#### [Material for this exercise]
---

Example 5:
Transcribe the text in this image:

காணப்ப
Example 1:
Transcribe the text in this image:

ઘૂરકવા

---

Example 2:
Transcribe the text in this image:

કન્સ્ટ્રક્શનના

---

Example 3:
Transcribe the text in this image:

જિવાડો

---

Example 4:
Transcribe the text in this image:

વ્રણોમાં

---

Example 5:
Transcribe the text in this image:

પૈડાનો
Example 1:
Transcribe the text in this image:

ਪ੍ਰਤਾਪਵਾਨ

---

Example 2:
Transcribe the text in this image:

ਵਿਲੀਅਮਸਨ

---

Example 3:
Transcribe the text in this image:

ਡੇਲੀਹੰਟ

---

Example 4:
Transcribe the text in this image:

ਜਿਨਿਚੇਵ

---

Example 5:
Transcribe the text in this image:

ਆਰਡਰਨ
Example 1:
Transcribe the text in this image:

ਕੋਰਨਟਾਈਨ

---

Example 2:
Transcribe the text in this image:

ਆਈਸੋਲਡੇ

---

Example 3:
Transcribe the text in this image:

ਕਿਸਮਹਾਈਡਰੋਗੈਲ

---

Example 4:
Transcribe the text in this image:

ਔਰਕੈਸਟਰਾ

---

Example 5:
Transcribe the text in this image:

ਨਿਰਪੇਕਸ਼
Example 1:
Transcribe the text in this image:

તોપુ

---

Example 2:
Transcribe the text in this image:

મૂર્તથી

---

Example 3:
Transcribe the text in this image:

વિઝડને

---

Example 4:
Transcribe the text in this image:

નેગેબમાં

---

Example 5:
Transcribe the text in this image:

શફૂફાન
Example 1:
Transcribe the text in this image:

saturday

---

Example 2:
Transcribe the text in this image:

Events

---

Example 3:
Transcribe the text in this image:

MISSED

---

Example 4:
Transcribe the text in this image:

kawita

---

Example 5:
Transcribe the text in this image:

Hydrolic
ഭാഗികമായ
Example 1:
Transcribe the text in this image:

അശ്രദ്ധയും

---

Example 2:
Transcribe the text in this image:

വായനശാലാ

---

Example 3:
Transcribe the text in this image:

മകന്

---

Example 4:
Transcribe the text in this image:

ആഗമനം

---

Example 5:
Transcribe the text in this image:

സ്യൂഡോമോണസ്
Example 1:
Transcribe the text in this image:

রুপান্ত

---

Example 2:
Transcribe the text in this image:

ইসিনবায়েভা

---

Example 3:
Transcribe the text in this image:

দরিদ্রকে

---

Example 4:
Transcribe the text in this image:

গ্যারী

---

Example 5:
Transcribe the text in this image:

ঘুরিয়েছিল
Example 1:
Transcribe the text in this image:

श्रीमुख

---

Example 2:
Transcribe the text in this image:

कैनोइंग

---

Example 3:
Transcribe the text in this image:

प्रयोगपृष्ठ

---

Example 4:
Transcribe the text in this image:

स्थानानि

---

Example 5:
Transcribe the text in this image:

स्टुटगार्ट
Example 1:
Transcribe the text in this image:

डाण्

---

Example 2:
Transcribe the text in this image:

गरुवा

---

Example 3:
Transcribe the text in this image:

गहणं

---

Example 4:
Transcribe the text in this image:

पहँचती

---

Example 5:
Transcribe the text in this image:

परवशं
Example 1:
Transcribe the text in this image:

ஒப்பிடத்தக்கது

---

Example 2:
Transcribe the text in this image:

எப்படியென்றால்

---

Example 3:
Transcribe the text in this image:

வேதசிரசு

#### [Task goal]
Reproduce each entry above exactly, keeping every word.

#### [Your solution]
---

Example 5:
Transcribe the text in this image:

காணப்ப
Example 1:
Transcribe the text in this image:

ઘૂરકવા

---

Example 2:
Transcribe the text in this image:

કન્સ્ટ્રક્શનના

---

Example 3:
Transcribe the text in this image:

જિવાડો

---

Example 4:
Transcribe the text in this image:

વ્રણોમાં

---

Example 5:
Transcribe the text in this image:

પૈડાનો
Example 1:
Transcribe the text in this image:

ਪ੍ਰਤਾਪਵਾਨ

---

Example 2:
Transcribe the text in this image:

ਵਿਲੀਅਮਸਨ

---

Example 3:
Transcribe the text in this image:

ਡੇਲੀਹੰਟ

---

Example 4:
Transcribe the text in this image:

ਜਿਨਿਚੇਵ

---

Example 5:
Transcribe the text in this image:

ਆਰਡਰਨ
Example 1:
Transcribe the text in this image:

ਕੋਰਨਟਾਈਨ

---

Example 2:
Transcribe the text in this image:

ਆਈਸੋਲਡੇ

---

Example 3:
Transcribe the text in this image:

ਕਿਸਮਹਾਈਡਰੋਗੈਲ

---

Example 4:
Transcribe the text in this image:

ਔਰਕੈਸਟਰਾ

---

Example 5:
Transcribe the text in this image:

ਨਿਰਪੇਕਸ਼
Example 1:
Transcribe the text in this image:

તોપુ

---

Example 2:
Transcribe the text in this image:

મૂર્તથી

---

Example 3:
Transcribe the text in this image:

વિઝડને

---

Example 4:
Transcribe the text in this image:

નેગેબમાં

---

Example 5:
Transcribe the text in this image:

શફૂફાન
Example 1:
Transcribe the text in this image:

saturday

---

Example 2:
Transcribe the text in this image:

Events

---

Example 3:
Transcribe the text in this image:

MISSED

---

Example 4:
Transcribe the text in this image:

kawita

---

Example 5:
Transcribe the text in this image:

Hydrolic
ഭാഗികമായ
Example 1:
Transcribe the text in this image:

അശ്രദ്ധയും

---

Example 2:
Transcribe the text in this image:

വായനശാലാ

---

Example 3:
Transcribe the text in this image:

മകന്

---

Example 4:
Transcribe the text in this image:

ആഗമനം

---

Example 5:
Transcribe the text in this image:

സ്യൂഡോമോണസ്
Example 1:
Transcribe the text in this image:

রুপান্ত

---

Example 2:
Transcribe the text in this image:

ইসিনবায়েভা

---

Example 3:
Transcribe the text in this image:

দরিদ্রকে

---

Example 4:
Transcribe the text in this image:

গ্যারী

---

Example 5:
Transcribe the text in this image:

ঘুরিয়েছিল
Example 1:
Transcribe the text in this image:

श्रीमुख

---

Example 2:
Transcribe the text in this image:

कैनोइंग

---

Example 3:
Transcribe the text in this image:

प्रयोगपृष्ठ

---

Example 4:
Transcribe the text in this image:

स्थानानि

---

Example 5:
Transcribe the text in this image:

स्टुटगार्ट
Example 1:
Transcribe the text in this image:

डाण्

---

Example 2:
Transcribe the text in this image:

गरुवा

---

Example 3:
Transcribe the text in this image:

गहणं

---

Example 4:
Transcribe the text in this image:

पहँचती

---

Example 5:
Transcribe the text in this image:

परवशं
Example 1:
Transcribe the text in this image:

ஒப்பிடத்தக்கது

---

Example 2:
Transcribe the text in this image:

எப்படியென்றால்

---

Example 3:
Transcribe the text in this image:

வேதசிரசு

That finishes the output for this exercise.